Adapun syarat-syarat sa’i meliputi
1)
Dimulai
dari Bukit Safa dan diakhiri di Bukit Marwah,
2)
Dilakukan
sesudah thawaf, baik thawaf qudum maupun thawaf ifadah, dan
3)
Dilakukan
sebanyak tujuh kali.
d.
Wajib Haji
Wajib haji adalah sesuatu yang perlu dikerjakan, tetapi sahnya haji
tidak tergantung atasnya dan boleh diganti dengan membayar dam (menyembelih
binatang). Wajib haji meliputi beberapa hal berikut.
1)
Ihram
dari miqat, baik miqat zamani maupun miqat makani.
Miqat
zamani ialah batas waktu pemakaian ihram, yakni sejak 1 Syawwal sampai 10
Dzulhijjah, sedangkan miqat makani ialah batas tempat pemakaian ihram.
2)
Hadir
di Muzdalifah setelah kembali dari Arafah.
3)
Melontar
jamrah aqabah pada hari raya haji.
4)
Bermalam
di Mina
5)
Melontar
tiga jamrah pada hari Tasyrik (tanggal 11, 12, dan 13 Dzulhijjah) setelah
matahari tergelincir ke arah barat.
6)
Thawaf
wada’ (thawaf ketika hendak meninggalkan Tanah Suci, kecuali wanita yang sedang
haid).
7)
Menjauhkan
diri dari semua larangan haji.
e.
Sunnah Haji
Sunnah haji ialah perbuatan-perbuatan yang dianjurkan dilaksanakan
oleh orang yang beribadah haji. Sunnah haji, antara lain sebagai berikut.
1)
Ifrad,
yakni mendahulukan haji, kemudian umrah.
Ada
tiga macam cara pelaksanaan ibadah haji dan umrah.
a)
Ifrad
b)
Tamattu’
(meski haji dengan cara tamattu’ ini terbaik kedua, tetapi wajib membayar dam)
c)
Qiran
2)
Membaca
talbiyah
Laki-laki
membaca dengan suara keras, sedangkan perempuan hendaknya mengucapkan sekedar
terdengar oleh telinga sendiri. Talbiyah dibaca selama masih dalam waktu ihram
sampai melontar jamrah aqabah.
3) Berdoa sesudah membaca talbiyah
4) Membaca doa (dzikir) sewaktu melaksanakan tawaf
5) Shalat dua rakaat sesudah thawaf
6) Masuk ke Ka’bah
f.
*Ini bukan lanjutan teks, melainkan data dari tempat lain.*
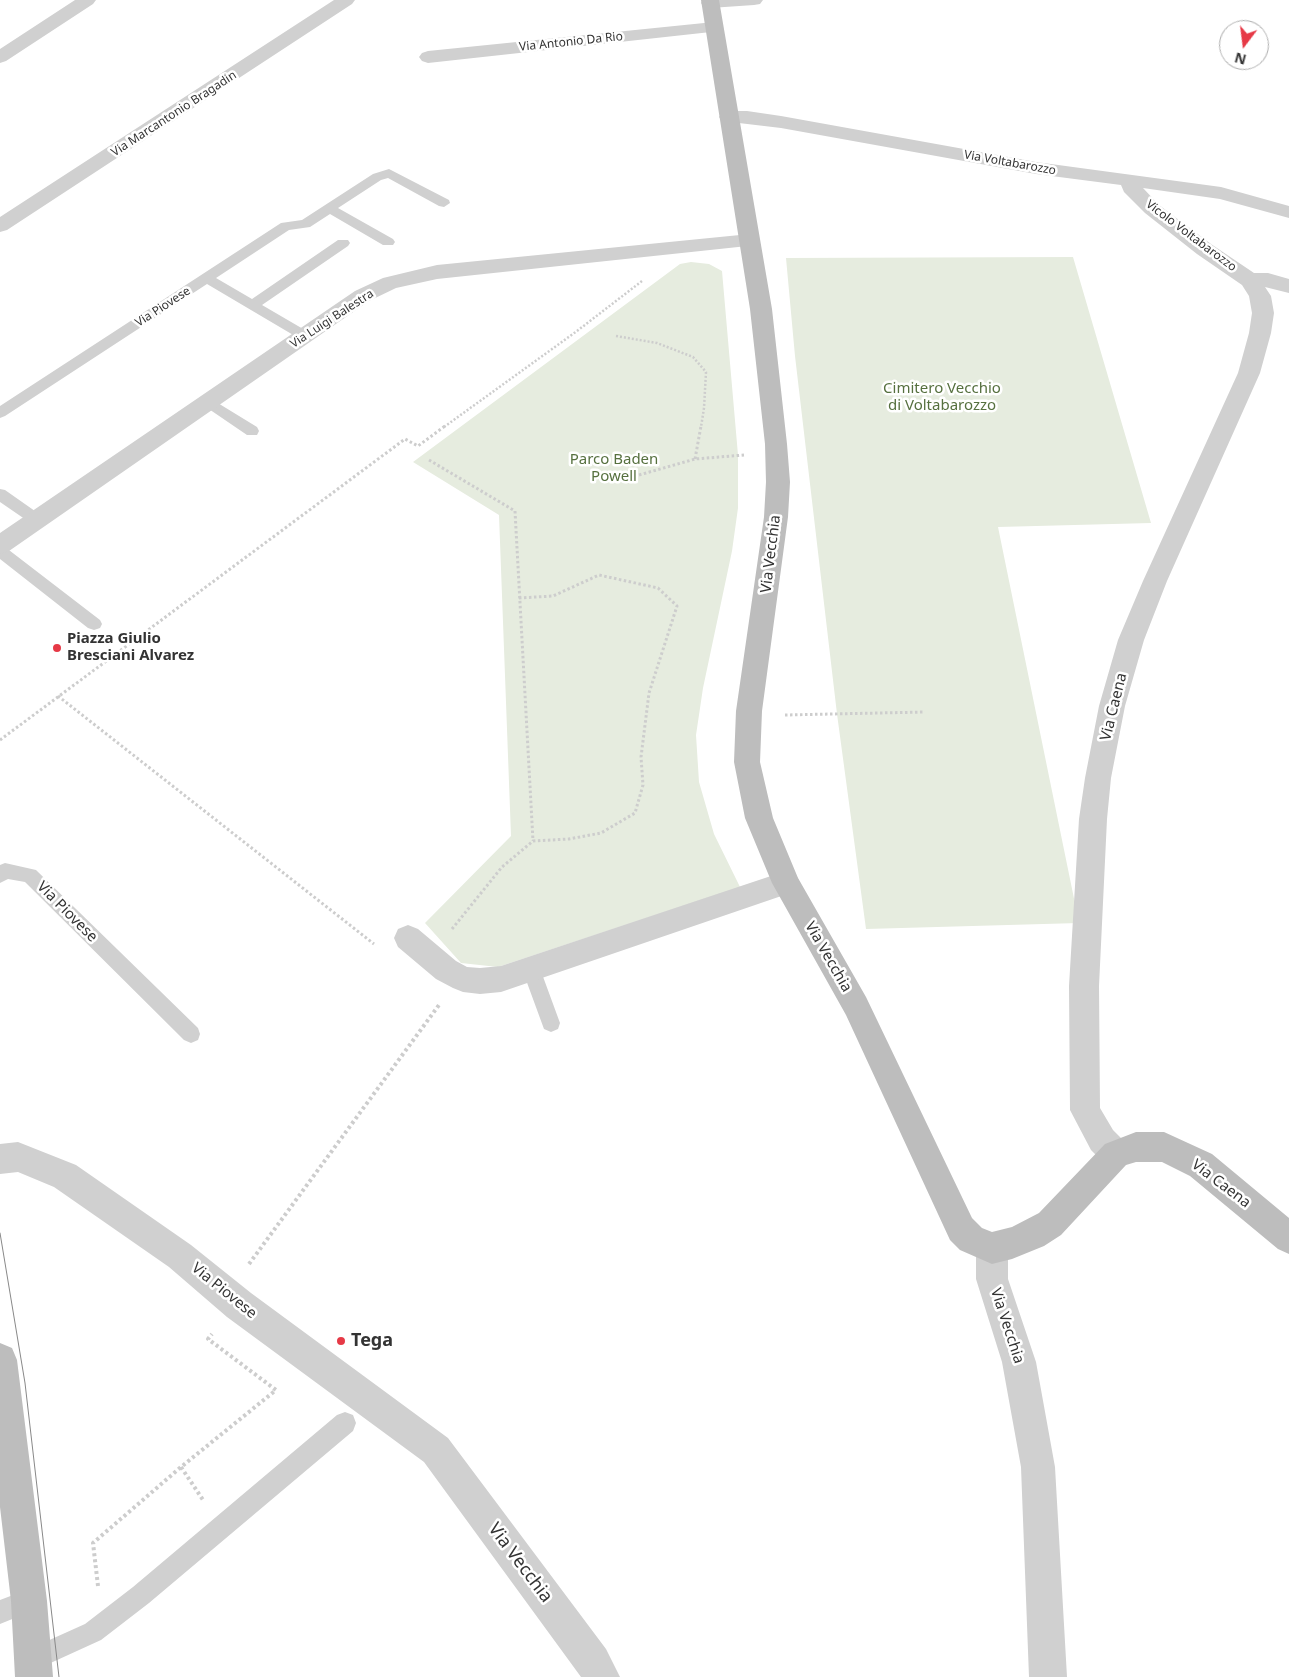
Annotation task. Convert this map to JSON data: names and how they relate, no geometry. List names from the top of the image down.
{
  "streets": {
    "street": [
      "Via Antonio Da Rio",
      "Via Marcantonio Bragadin",
      "Via Voltabarozzo",
      "Vicolo Voltabarozzo",
      "Via Piovese",
      "Via Luigi Balestra",
      "Via Vecchia",
      "Via Caena"
    ]
  },
  "crossings": [
    ["Via Voltabarozzo", "Vicolo Voltabarozzo"],
    ["Vicolo Voltabarozzo", "Via Caena"],
    ["Via Piovese", "Via Vecchia"],
    ["Via Luigi Balestra", "Via Vecchia"],
    ["Via Vecchia", "Via Caena"]
  ],
  "parks": ["Cimitero Vecchio di Voltabarozzo", "Parco Baden Powell"],
  "places": ["Piazza Giulio Bresciani Alvarez", "Tega"],
  "north": "bottom"
}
Beberapa Larangan bagi
Orang yang Melakukan Ibadah Haji
Larangan haji ada yang berlaku bagi laki-laki saja,
ada yang berlaku bagi perempuan saja, dan ada pula yang berlaku bagi keduanya.
1) Laki-laki dilarang berpakaian yang berjahit.
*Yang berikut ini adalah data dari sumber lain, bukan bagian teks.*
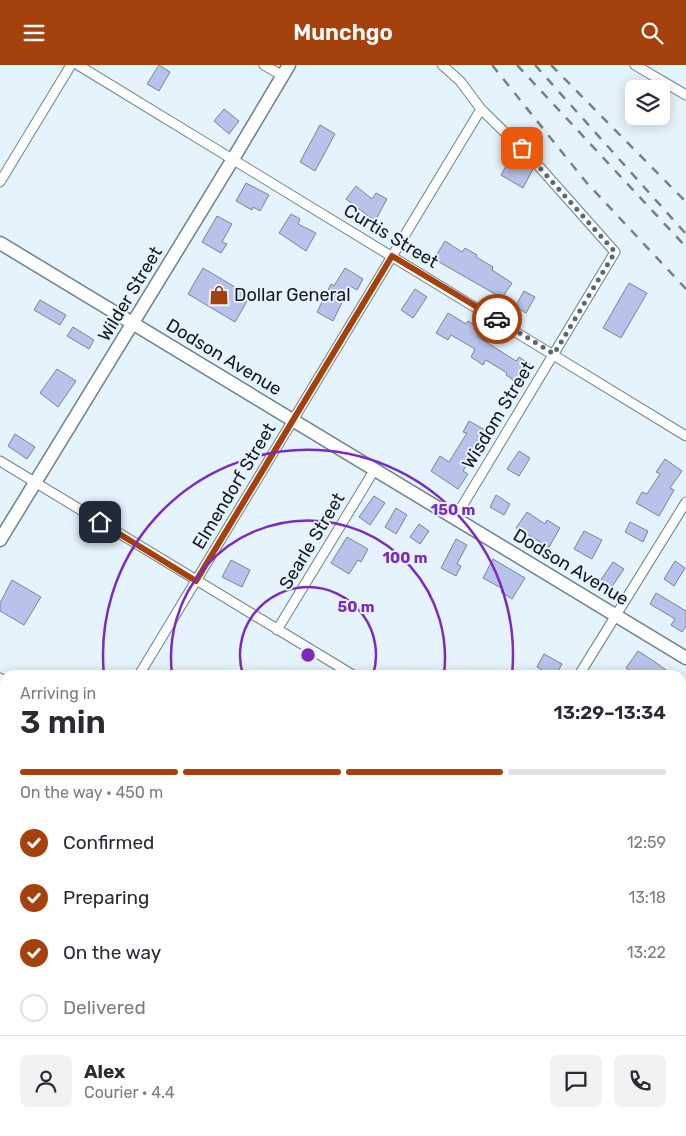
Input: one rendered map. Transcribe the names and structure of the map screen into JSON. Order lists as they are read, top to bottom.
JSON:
{
  "streets": {
    "street": [
      "Curtis Street",
      "Wilder Street",
      "Dodson Avenue",
      "Wisdom Street",
      "Elmendorf Street",
      "Searle Street"
    ]
  },
  "crossings": [
    ["Curtis Street", "Wilder Street"],
    ["Curtis Street", "Wisdom Street"],
    ["Curtis Street", "Elmendorf Street"],
    ["Wilder Street", "Dodson Avenue"],
    ["Dodson Avenue", "Wisdom Street"],
    ["Dodson Avenue", "Elmendorf Street"],
    ["Dodson Avenue", "Searle Street"],
    ["Wisdom Street", "Elmendorf Street"]
  ],
  "places": {
    "shop": ["Dollar General"]
  },
  "page": {
    "header": "Munchgo",
    "heading": ["3 min", "Arriving in", "13:29–13:34"],
    "panel": ["Alex", "Courier · 4.4"],
    "bar": "On the way · 450 m",
    "list": [
      ["Confirmed", "12:59"],
      ["Preparing", "13:18"],
      ["On the way", "13:22"],
      "Delivered"
    ]
  },
  "rings": ["150 m", "100 m", "50 m"]
}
2) Laki-laki dilarang menutup kepala.
3) Perempuan dilarang menutup muka dan telapak tangan.
4) Laki-laki mapun perempuan dilarang memakai
harum-haruman selama dalam ihram, baik pada badan maupun pakaian sebelum
tahalul pertama, kecuali bau harum itu sisa dari pemakaian pada hari
sebelumnya.
5) Laki-laki dan perempuan dilrang menghilangkan rambut
atau bulu badan yang lain, juga memakai minyak rambut.
6) Laki-laki dan perempuan dilarang memotong kuku
sebelum tahalul pertama.
7) Laki-laki dan perempuan dilarang meminang, menikah,
menikahkan, dan menjadi wali dalam pernikahan.
8) Laki-laki dan perempuan dilarang bersetubuh.
Bersetubuh dapat membatalkan haji jika dilakukan sebelum tahalul kedua dan
dapat membatalkan umrah jika dilakukan sebelum selesai pekerjaan umrah.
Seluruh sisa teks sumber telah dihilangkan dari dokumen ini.